Up to and including the line with "image of cervical", restate the records below word for word, beginning with their first line.

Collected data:
-=-=-
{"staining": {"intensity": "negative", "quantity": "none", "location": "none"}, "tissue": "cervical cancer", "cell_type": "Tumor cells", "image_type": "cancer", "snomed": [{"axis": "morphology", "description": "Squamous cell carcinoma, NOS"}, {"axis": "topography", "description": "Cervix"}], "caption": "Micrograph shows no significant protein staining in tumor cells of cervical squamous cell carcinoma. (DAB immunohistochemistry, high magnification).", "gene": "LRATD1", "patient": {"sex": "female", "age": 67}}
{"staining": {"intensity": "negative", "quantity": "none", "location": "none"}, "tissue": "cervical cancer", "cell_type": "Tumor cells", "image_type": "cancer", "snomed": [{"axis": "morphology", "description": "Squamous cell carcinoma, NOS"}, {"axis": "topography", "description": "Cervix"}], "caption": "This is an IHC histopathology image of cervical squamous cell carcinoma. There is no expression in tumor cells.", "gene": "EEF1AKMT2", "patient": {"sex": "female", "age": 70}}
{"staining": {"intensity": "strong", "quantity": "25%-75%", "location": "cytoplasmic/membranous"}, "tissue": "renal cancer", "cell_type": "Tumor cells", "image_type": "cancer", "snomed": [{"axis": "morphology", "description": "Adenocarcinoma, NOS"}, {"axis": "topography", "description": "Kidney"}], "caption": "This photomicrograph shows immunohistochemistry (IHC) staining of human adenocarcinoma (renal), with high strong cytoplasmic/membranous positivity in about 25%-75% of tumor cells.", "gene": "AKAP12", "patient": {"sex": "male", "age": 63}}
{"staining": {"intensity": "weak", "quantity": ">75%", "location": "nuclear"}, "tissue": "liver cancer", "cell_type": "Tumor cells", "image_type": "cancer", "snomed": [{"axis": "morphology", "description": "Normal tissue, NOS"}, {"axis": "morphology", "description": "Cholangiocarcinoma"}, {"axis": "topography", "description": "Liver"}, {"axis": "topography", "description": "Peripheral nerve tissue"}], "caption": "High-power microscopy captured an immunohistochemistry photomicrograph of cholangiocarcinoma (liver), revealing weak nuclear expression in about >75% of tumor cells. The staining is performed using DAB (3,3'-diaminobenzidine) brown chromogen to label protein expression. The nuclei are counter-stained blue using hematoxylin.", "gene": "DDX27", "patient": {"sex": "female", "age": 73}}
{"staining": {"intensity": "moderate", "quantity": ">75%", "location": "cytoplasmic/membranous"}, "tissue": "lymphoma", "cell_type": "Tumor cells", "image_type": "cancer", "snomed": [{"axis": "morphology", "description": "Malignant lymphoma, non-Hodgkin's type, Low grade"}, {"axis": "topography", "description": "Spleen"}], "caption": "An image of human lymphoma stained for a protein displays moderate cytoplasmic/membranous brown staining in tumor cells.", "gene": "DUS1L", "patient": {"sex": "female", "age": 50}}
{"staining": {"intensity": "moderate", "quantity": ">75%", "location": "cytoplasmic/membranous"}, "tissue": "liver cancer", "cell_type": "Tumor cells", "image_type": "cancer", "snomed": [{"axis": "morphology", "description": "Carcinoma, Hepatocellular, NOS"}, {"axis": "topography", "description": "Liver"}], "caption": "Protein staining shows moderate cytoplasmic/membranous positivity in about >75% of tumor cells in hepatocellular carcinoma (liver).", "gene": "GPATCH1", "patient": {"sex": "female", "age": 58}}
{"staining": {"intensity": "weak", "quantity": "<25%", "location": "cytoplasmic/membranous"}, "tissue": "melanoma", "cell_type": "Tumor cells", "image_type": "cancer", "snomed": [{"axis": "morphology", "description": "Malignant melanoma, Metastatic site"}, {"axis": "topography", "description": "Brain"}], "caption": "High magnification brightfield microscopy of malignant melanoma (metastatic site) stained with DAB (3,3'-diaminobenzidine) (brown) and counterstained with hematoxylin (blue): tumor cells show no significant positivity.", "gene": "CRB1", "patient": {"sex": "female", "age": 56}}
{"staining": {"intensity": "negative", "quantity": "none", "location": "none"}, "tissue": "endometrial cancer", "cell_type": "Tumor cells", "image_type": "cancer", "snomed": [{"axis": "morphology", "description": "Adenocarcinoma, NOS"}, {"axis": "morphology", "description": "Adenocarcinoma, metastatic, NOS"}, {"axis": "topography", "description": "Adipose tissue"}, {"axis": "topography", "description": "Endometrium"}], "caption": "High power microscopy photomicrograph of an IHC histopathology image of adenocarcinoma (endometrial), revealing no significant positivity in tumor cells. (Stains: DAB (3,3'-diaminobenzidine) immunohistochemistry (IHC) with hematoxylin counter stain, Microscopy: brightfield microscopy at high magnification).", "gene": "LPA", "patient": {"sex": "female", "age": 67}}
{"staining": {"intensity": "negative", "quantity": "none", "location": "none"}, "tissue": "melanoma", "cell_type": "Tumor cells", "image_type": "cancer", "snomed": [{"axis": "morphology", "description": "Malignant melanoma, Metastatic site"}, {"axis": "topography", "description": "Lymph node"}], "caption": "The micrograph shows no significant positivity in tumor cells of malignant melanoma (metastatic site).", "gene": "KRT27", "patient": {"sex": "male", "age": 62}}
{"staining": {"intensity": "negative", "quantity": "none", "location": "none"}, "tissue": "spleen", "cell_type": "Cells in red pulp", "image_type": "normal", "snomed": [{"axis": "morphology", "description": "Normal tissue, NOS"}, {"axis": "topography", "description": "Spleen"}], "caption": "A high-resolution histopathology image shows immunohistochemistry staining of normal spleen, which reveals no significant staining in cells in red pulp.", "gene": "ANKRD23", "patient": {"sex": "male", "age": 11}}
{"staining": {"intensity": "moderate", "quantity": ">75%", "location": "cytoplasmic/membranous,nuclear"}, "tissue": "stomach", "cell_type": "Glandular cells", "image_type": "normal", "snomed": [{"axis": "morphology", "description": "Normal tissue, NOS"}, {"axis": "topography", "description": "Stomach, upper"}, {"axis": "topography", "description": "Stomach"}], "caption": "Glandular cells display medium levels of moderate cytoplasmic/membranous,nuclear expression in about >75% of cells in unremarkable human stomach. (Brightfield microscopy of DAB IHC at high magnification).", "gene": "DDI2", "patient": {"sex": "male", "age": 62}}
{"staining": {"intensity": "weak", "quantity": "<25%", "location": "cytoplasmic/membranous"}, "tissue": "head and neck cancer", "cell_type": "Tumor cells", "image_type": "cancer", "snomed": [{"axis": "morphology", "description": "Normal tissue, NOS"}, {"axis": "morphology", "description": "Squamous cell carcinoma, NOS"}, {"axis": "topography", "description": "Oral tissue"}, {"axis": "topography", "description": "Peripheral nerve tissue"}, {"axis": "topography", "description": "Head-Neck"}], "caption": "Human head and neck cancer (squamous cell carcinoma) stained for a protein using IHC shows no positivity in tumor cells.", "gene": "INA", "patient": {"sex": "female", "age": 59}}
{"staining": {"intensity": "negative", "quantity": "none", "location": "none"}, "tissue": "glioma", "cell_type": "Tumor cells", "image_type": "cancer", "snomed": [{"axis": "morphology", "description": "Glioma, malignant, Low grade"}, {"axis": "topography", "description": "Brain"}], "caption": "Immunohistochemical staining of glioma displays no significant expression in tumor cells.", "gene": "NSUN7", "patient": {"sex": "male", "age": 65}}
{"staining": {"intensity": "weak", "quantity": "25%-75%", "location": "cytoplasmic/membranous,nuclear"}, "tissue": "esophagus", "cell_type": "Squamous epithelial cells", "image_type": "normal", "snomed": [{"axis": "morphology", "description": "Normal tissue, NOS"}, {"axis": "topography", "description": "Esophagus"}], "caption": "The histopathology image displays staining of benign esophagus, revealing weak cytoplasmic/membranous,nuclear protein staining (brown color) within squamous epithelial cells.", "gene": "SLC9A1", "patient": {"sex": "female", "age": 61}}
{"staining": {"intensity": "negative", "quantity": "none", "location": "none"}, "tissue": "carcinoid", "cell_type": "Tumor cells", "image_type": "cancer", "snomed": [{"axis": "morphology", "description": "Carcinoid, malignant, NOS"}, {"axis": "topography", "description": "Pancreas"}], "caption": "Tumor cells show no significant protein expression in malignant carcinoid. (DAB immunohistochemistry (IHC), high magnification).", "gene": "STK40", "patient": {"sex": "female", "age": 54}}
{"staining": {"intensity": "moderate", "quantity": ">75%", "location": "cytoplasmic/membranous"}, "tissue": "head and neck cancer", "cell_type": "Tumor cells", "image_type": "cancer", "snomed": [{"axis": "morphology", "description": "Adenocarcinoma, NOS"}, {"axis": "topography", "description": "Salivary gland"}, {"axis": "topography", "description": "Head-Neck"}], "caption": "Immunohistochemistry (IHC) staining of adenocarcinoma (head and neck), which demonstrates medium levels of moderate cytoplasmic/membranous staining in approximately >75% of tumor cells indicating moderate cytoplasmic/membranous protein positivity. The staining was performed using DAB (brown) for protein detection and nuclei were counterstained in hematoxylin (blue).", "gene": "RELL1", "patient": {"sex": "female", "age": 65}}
-=-=-
Response below
{"staining": {"intensity": "negative", "quantity": "none", "location": "none"}, "tissue": "cervical cancer", "cell_type": "Tumor cells", "image_type": "cancer", "snomed": [{"axis": "morphology", "description": "Squamous cell carcinoma, NOS"}, {"axis": "topography", "description": "Cervix"}], "caption": "Micrograph shows no significant protein staining in tumor cells of cervical squamous cell carcinoma. (DAB immunohistochemistry, high magnification).", "gene": "LRATD1", "patient": {"sex": "female", "age": 67}}
{"staining": {"intensity": "negative", "quantity": "none", "location": "none"}, "tissue": "cervical cancer", "cell_type": "Tumor cells", "image_type": "cancer", "snomed": [{"axis": "morphology", "description": "Squamous cell carcinoma, NOS"}, {"axis": "topography", "description": "Cervix"}], "caption": "This is an IHC histopathology image of cervical squamous cell carcinoma. There is no expression in tumor cells.", "gene": "EEF1AKMT2", "patient": {"sex": "female", "age": 70}}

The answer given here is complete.